==== Input records ====

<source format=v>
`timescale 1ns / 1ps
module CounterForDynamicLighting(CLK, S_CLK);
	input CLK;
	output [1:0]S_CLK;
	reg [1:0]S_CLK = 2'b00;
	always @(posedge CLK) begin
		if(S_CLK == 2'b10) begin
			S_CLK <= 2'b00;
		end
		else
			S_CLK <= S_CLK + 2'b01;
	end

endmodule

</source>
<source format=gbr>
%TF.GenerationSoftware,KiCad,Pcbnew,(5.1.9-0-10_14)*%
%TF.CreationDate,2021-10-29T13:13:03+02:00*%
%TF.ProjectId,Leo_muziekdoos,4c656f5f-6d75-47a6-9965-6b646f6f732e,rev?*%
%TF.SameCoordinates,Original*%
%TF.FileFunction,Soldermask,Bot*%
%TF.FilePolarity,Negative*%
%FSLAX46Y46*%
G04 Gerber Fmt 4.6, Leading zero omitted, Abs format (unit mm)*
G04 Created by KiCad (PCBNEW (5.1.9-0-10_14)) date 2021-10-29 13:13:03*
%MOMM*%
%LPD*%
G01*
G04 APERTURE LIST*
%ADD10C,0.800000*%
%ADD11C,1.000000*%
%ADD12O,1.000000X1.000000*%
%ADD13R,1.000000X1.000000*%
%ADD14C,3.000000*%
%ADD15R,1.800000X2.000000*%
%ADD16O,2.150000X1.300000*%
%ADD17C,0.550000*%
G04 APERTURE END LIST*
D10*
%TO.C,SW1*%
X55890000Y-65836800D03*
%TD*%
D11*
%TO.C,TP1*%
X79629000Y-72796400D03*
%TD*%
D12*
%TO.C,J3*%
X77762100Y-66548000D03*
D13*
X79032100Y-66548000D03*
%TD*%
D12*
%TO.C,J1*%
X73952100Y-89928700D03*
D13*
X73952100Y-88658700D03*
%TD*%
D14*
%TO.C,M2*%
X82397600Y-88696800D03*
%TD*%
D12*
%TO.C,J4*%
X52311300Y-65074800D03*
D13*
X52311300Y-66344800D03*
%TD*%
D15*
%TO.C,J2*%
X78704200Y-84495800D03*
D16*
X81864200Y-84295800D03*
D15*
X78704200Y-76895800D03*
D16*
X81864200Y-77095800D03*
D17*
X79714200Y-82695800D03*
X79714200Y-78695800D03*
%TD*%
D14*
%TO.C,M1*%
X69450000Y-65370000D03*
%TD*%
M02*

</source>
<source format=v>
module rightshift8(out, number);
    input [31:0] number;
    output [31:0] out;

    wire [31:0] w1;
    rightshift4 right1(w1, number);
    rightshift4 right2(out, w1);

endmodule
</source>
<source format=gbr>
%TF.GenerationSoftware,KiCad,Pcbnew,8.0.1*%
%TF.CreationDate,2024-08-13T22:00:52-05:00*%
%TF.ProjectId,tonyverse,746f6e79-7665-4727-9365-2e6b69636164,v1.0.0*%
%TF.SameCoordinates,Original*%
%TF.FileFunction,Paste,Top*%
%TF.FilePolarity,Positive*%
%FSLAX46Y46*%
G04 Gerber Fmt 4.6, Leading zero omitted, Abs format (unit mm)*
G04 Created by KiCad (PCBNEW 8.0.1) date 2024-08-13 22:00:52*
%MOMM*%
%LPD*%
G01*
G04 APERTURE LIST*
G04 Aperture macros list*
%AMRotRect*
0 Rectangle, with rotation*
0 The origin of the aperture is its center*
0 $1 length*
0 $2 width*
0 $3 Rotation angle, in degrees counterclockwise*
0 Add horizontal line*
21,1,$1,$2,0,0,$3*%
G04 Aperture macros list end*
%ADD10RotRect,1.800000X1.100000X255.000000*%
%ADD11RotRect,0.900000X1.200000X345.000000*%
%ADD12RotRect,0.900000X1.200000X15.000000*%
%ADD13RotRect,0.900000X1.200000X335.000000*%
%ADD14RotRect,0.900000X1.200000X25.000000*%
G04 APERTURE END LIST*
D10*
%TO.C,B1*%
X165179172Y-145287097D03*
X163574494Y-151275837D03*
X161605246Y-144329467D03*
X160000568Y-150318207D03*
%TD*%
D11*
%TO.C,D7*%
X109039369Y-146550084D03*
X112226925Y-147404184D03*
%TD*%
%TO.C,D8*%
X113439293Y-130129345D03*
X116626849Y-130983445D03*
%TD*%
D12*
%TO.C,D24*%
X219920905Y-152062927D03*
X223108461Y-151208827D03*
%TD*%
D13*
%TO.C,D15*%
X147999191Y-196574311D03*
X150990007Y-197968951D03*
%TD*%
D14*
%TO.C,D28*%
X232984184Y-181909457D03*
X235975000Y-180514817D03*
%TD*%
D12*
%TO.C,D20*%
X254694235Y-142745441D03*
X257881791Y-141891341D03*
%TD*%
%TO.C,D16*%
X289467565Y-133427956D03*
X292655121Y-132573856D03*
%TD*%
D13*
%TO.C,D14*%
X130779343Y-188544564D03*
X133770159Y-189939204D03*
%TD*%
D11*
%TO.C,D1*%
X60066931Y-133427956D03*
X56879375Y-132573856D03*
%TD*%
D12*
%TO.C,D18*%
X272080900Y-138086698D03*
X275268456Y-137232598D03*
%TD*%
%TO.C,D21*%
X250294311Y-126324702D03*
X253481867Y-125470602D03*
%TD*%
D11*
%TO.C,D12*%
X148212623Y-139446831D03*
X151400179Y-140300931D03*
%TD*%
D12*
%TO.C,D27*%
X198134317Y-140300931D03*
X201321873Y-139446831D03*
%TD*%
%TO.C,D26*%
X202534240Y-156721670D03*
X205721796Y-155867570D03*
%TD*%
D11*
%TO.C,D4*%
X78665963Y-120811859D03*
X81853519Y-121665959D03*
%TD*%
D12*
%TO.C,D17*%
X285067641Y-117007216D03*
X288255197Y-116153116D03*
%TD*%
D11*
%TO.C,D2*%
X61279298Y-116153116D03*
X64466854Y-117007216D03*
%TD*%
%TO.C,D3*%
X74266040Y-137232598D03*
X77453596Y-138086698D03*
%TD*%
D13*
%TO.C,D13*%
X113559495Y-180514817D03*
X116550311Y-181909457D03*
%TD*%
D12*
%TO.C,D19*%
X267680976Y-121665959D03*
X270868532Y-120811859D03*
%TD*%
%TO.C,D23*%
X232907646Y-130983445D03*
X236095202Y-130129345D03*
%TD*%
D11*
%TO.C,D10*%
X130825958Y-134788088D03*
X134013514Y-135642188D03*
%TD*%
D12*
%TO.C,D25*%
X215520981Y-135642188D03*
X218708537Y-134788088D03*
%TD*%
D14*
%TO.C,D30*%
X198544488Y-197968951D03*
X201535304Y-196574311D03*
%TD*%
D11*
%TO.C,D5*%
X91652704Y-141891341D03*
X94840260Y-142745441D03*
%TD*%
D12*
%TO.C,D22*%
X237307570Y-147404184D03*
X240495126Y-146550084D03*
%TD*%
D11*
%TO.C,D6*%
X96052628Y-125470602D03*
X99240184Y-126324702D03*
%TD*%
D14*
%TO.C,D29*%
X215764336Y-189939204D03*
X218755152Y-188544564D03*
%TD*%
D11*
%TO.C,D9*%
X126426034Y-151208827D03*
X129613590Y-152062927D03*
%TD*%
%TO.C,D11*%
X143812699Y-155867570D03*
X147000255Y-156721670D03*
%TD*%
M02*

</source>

====
==== Input records ====

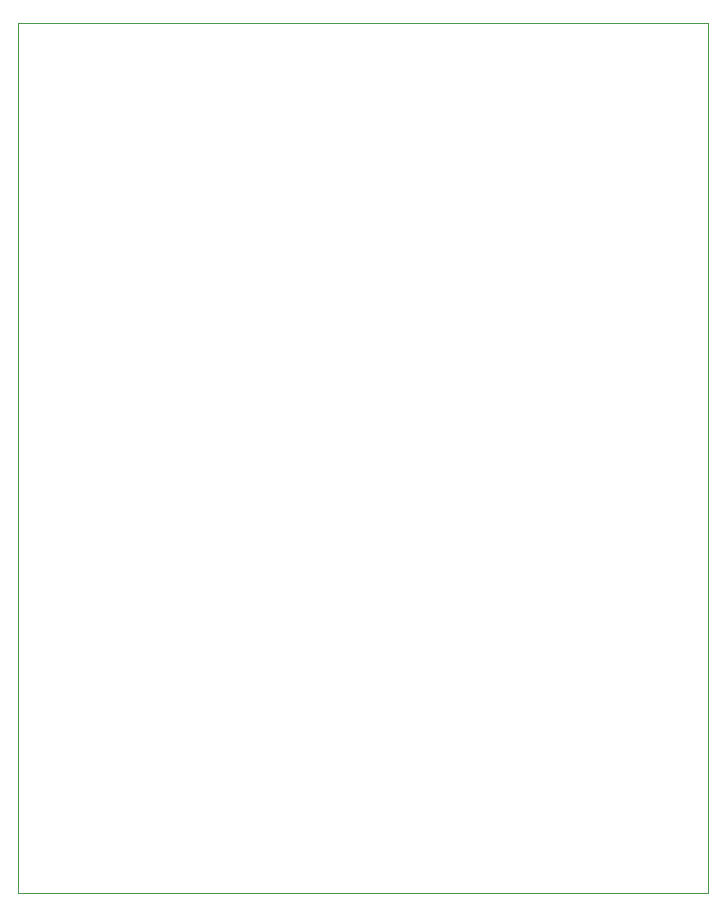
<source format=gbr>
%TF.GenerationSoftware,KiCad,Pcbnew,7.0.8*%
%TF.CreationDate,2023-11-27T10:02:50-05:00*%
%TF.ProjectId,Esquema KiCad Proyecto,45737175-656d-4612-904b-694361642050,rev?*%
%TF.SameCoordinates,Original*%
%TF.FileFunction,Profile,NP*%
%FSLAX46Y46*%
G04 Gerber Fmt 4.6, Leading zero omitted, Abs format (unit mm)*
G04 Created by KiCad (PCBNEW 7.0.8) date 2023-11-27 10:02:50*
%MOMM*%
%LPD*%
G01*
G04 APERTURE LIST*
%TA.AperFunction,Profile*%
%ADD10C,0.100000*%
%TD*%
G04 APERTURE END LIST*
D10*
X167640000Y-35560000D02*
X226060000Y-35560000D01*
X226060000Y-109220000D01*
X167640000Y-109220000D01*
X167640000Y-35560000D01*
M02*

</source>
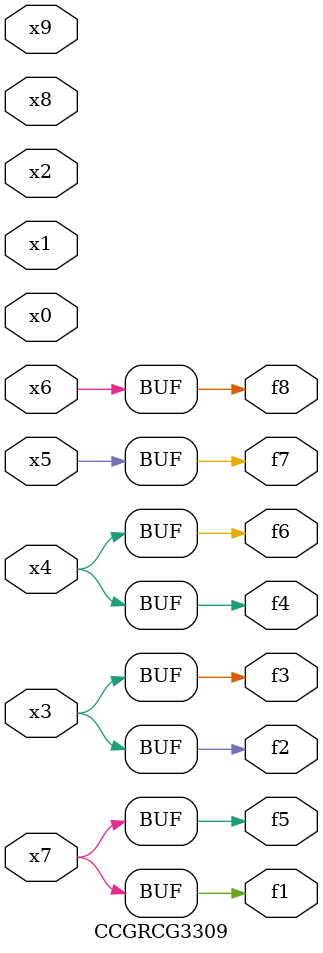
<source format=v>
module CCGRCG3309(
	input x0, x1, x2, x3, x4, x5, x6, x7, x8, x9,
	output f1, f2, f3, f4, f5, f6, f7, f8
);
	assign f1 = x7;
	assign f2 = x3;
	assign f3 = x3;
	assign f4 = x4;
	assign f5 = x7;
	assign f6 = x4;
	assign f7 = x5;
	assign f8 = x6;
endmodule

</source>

====
==== Input records ====

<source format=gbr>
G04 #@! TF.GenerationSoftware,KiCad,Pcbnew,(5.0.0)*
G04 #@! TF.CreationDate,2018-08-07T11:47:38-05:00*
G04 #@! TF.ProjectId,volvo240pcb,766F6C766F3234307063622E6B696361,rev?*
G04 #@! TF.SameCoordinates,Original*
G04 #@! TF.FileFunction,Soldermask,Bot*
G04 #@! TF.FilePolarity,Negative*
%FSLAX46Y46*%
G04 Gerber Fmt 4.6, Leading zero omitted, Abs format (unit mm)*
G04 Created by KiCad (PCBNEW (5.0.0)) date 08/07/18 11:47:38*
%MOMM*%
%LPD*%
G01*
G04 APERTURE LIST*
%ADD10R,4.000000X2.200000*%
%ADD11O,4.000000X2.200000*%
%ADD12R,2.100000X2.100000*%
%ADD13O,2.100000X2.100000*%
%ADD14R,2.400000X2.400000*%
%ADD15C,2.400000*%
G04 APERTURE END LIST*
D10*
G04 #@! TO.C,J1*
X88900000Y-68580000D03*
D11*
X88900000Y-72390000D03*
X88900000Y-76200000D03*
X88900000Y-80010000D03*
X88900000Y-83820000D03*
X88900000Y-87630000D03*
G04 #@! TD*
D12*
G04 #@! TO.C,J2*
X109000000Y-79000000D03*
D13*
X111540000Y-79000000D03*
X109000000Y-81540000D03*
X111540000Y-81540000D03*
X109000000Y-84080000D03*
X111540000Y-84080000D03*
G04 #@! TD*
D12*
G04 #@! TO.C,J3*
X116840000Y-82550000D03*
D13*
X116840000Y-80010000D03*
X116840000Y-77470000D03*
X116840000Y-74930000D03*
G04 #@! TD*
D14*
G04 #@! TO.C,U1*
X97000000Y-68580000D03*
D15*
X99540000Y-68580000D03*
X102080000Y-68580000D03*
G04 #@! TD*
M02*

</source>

====

## Instructions to follow
From the records above, print only the lines between the one holding "X55890000Y-65836800D03*" and the one holding "wire [31:0] w1;", inclusive, exactly as they stand.

## Your solution
X55890000Y-65836800D03*
%TD*%
D11*
%TO.C,TP1*%
X79629000Y-72796400D03*
%TD*%
D12*
%TO.C,J3*%
X77762100Y-66548000D03*
D13*
X79032100Y-66548000D03*
%TD*%
D12*
%TO.C,J1*%
X73952100Y-89928700D03*
D13*
X73952100Y-88658700D03*
%TD*%
D14*
%TO.C,M2*%
X82397600Y-88696800D03*
%TD*%
D12*
%TO.C,J4*%
X52311300Y-65074800D03*
D13*
X52311300Y-66344800D03*
%TD*%
D15*
%TO.C,J2*%
X78704200Y-84495800D03*
D16*
X81864200Y-84295800D03*
D15*
X78704200Y-76895800D03*
D16*
X81864200Y-77095800D03*
D17*
X79714200Y-82695800D03*
X79714200Y-78695800D03*
%TD*%
D14*
%TO.C,M1*%
X69450000Y-65370000D03*
%TD*%
M02*

</source>
<source format=v>
module rightshift8(out, number);
    input [31:0] number;
    output [31:0] out;

    wire [31:0] w1;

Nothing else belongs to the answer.